ICE zwischen Hamburg und Berlin: Zugfahrten dauern aktuell länger – technische Probleme verzögern Tempo

Seit Mitte Juni sind die ICE-Fahrzeiten zwischen Hamburg und Berlin spürbar länger als zuvor. Schuld sind technische Komplikationen bei der modernisierten Streckensicherung, wie die Bahn bestätigt.
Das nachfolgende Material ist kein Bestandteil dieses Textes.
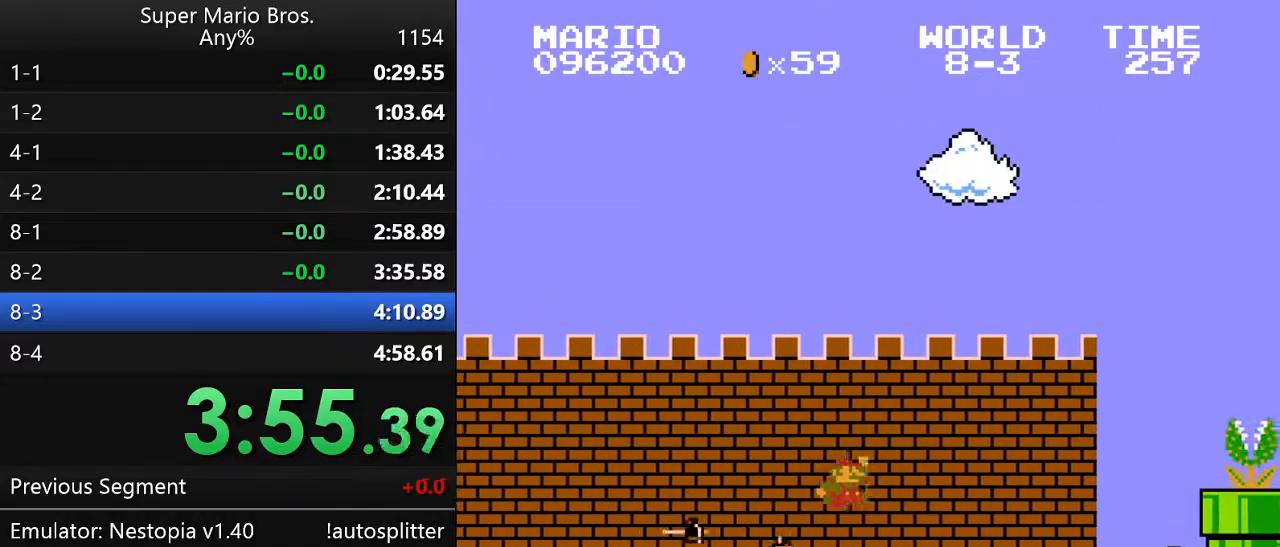
{"buttons": ["A", "B", "DPAD_UP", "DPAD_RIGHT"], "events": [[300, "A", "down"]]}
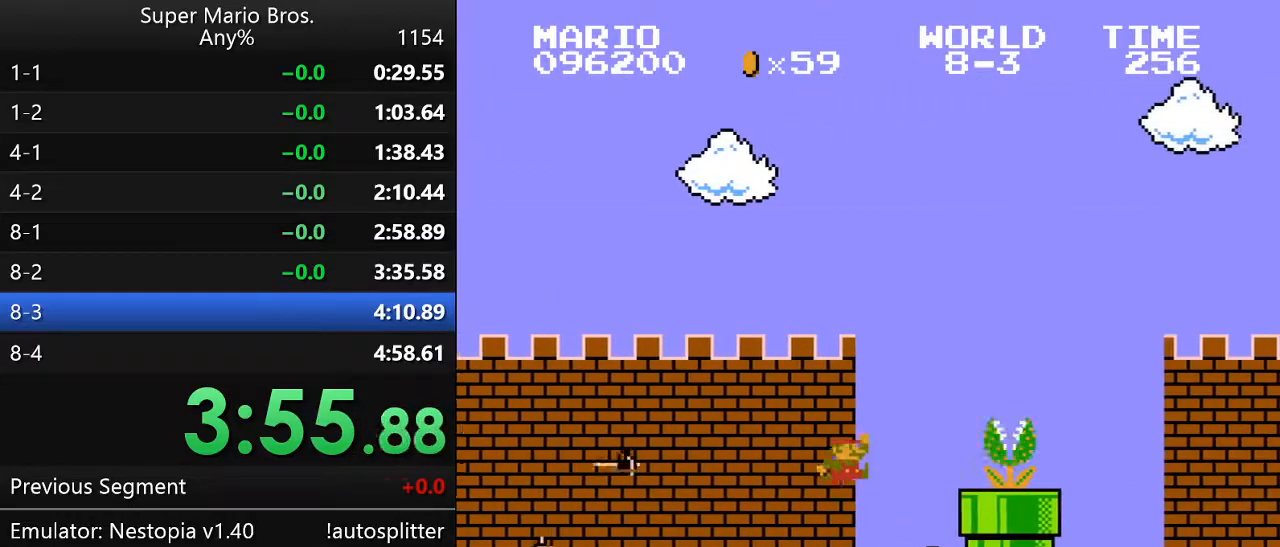
{"buttons": ["B", "DPAD_UP", "DPAD_RIGHT"], "events": [[317, "A", "up"]]}
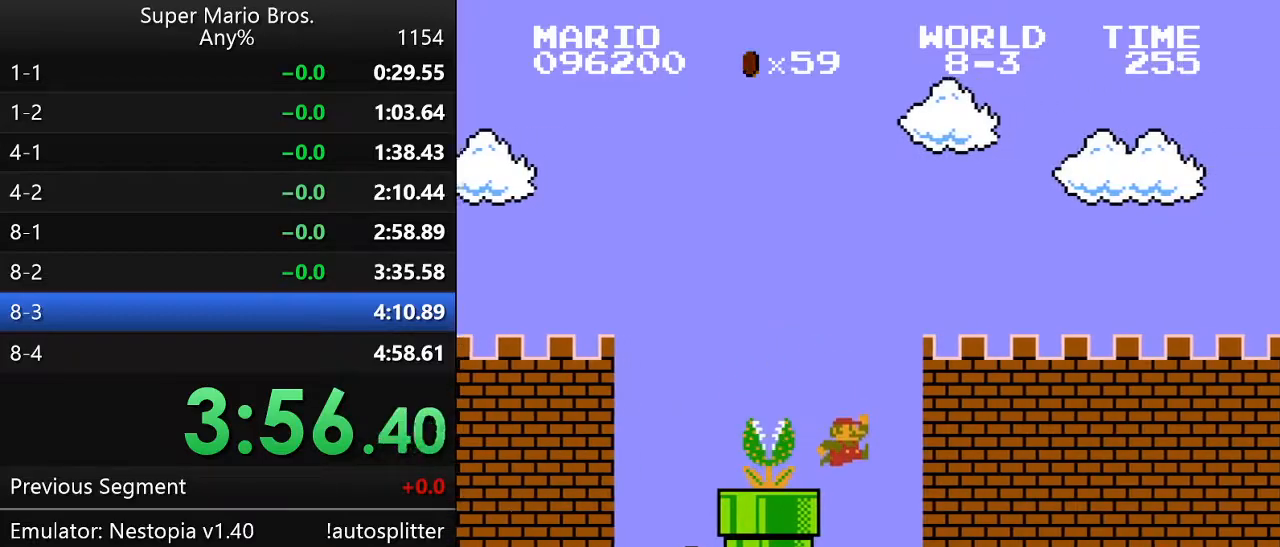
{"buttons": ["A", "B", "DPAD_UP", "DPAD_RIGHT"], "events": [[267, "A", "down"]]}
heute 11:21 Uhr | 2 mal gelesen

Es gehört ja fast schon zum Bahnfahren in Deutschland: Man freut sich auf eine zügige Fahrt – und dann wird’s doch wieder eng mit der Zeit. Gerade frisch nach der Wiederöffnung der Route Hamburg-Berlin (14. Juni, man erinnert sich) brauchen ICE-Sprinter und andere Schnellzüge plötzlich fünf bis zehn Minuten länger für die gleiche Strecke. Die Bahn, immer flink mit Ankündigungen und dann doch gebremst, schob diese verzögerten Fahrten der Öffentlichkeit nun offen aufs Butterbrot. Im DB Navigator taucht zwar immer noch die vertraute 1:47 Stunden-Marke für die ICE-Verbindung zwischen den Hauptbahnhöfen auf, aber das ist längst eher Wunschdenken als Realität. Die Macher hinterm Fahrplan sind inzwischen froh, dass sie überhaupt knapp unter zwei Stunden bleiben. Na ja, immerhin. Bis Ende Juni – so ist zumindest der Plan – sollen alle technischen Macken behoben und die berühmte Pünktlichkeit wieder hergestellt sein. Klingt optimistisch. Was steckt hinter der Trödelei? Die Ursache liegt zum einen in Problemen mit der Sicherungstechnik, genauer: Das Zugsicherungssystem LZB (ohne das fährt’s schlecht über 160 km/h) ist auf entscheidenden Abschnitten weiter nicht voll einsatzfähig. Zwei modernisierte Zentralen für diese LZB sind noch nicht durchgewunken worden; Prüfbehörden fehlt offenbar das endgültige Okay. Solange das so bleibt, gilt zwischen Berlin-Spandau und Hagenow-Land erstmal die technische Ersatzlösung PZB – und die lässt nur 160 km/h zu, wo eigentlich 230 km/h möglich wären. Frustrierend für alle, die den ICE wegen seiner Geschwindigkeit lieben. Nun steht auch noch das branchenweite Feilschen um adaptierten Fahrpläne an. Heißt im Klartext: Wie viele Minuten es am Ende länger dauert, ist selbst jetzt noch nicht final klar. "Mehr Gleise, mehr Technik, mehr Probleme?", könnte man fast fragen.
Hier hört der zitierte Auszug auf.